Your answer should be every line of the records that contains the word "Status".

_ _ _ _

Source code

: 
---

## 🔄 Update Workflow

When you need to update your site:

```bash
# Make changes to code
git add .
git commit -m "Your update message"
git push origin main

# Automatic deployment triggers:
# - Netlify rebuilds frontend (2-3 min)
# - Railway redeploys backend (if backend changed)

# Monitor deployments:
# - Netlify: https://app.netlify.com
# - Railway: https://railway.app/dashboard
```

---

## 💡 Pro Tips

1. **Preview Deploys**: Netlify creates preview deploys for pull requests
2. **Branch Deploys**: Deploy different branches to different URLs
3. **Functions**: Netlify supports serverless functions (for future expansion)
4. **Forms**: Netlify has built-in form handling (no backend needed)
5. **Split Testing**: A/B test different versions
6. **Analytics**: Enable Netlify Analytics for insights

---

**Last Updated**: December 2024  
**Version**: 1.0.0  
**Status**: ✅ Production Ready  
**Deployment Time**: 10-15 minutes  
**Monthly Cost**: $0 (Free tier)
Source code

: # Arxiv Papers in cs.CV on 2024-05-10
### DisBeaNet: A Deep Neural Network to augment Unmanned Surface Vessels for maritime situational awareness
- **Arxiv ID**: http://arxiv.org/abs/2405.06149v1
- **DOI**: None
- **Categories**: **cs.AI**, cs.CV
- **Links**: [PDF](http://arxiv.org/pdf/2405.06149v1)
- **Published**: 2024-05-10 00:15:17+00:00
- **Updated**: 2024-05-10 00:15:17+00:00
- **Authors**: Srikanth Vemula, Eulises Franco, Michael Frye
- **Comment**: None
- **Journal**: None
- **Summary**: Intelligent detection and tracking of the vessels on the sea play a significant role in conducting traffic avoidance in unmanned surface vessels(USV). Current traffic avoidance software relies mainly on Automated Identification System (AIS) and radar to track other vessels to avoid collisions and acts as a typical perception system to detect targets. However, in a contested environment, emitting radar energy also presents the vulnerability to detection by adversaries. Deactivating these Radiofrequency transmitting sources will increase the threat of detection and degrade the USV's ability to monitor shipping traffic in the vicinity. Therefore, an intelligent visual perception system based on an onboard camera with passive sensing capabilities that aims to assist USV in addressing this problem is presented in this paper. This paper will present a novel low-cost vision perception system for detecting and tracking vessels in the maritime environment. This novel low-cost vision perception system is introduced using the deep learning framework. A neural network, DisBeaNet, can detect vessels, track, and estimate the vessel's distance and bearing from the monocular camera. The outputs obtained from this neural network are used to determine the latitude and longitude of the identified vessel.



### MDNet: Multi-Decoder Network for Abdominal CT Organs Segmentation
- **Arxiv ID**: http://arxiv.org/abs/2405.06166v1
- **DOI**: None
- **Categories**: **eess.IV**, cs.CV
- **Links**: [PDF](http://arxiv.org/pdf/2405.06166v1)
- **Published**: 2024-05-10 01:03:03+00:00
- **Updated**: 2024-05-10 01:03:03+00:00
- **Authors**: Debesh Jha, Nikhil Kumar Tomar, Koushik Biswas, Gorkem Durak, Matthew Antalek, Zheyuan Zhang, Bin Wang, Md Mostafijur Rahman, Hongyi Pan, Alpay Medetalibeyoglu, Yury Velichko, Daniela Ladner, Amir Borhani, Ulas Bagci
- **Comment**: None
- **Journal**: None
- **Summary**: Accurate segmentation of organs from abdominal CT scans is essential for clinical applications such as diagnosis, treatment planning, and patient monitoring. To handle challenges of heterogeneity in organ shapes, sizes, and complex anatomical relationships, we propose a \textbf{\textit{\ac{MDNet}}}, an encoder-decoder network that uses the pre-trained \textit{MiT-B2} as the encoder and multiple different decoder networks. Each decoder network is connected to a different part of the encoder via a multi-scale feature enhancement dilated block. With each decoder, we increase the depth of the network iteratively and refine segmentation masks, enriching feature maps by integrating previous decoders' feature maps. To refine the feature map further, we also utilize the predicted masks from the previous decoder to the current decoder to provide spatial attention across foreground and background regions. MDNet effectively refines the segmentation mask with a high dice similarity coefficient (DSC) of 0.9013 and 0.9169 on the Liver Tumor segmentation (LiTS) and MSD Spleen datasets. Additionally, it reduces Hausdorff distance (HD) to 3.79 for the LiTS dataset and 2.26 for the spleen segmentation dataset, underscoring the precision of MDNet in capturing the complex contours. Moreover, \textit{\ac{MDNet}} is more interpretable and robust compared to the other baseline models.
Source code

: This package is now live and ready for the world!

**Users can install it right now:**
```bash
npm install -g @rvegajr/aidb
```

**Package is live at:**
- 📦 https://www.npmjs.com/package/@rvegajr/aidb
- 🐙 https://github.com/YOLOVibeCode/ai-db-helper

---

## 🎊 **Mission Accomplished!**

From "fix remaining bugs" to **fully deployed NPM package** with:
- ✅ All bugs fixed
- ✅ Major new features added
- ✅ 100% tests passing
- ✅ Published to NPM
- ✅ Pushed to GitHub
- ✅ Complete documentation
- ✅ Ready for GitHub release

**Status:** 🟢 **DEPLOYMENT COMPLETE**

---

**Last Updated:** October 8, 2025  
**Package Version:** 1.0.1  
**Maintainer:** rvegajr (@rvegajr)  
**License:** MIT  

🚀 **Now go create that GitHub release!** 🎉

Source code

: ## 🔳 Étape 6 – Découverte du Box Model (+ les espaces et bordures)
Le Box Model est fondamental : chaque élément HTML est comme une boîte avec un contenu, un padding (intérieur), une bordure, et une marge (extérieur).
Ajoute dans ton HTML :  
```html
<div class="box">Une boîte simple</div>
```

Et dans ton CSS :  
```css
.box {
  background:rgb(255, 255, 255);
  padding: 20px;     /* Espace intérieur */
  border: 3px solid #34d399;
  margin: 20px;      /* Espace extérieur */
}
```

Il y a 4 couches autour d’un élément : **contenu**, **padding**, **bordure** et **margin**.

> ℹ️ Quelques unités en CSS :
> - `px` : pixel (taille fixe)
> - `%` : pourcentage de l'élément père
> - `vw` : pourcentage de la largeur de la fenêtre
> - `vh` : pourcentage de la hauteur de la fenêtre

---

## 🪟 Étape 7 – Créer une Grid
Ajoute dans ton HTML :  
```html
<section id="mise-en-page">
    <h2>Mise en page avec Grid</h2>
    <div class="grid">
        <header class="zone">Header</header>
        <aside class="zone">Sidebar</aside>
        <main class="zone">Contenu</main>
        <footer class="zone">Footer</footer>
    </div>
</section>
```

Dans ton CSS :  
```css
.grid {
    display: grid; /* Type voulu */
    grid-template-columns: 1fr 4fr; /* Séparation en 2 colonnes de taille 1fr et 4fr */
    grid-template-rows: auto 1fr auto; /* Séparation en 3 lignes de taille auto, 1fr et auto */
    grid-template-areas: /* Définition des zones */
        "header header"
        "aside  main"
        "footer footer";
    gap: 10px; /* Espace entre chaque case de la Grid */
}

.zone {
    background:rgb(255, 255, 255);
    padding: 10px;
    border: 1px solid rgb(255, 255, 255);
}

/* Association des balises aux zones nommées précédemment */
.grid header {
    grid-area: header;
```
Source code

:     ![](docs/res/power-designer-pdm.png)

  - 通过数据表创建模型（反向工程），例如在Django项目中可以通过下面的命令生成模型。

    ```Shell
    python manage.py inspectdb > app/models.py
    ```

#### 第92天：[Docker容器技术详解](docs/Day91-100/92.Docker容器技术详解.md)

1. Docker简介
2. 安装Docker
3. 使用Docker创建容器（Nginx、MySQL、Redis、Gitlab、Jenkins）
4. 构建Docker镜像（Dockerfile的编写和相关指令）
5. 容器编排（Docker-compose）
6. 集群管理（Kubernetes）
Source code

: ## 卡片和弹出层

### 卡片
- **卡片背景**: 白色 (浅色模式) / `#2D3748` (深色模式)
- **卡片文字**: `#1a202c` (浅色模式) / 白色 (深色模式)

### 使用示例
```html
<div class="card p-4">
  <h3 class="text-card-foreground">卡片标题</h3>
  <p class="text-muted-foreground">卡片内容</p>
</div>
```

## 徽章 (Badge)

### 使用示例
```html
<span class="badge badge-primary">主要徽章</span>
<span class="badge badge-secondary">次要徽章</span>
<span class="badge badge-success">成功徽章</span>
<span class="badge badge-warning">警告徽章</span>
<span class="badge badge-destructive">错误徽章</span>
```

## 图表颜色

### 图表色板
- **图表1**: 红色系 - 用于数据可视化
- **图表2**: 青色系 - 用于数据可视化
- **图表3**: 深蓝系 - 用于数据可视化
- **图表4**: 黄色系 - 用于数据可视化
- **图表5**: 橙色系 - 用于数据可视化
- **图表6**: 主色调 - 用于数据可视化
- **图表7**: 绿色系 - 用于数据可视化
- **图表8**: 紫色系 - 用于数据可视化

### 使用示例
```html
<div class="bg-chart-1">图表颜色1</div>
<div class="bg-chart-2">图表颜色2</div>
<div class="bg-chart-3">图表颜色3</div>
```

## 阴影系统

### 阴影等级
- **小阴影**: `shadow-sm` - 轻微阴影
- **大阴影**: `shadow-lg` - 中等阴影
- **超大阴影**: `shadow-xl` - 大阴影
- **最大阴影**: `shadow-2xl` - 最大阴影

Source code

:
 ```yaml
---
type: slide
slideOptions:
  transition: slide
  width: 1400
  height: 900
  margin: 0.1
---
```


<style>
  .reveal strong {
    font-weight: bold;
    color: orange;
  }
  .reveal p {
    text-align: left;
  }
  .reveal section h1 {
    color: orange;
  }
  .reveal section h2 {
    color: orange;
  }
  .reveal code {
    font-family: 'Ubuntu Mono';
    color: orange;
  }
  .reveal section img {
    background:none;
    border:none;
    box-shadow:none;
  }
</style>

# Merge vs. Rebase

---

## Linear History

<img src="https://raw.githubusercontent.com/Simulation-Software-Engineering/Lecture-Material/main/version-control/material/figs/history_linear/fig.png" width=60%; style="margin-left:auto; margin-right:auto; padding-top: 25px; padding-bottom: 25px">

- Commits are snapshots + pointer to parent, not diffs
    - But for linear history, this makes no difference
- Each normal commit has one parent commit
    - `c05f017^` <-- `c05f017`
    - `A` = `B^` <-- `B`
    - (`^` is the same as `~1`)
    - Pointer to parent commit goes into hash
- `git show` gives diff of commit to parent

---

_ _ _ _

Written solution |
**Status**: ✅ Production Ready  
**Status:** 🟢 **DEPLOYMENT COMPLETE**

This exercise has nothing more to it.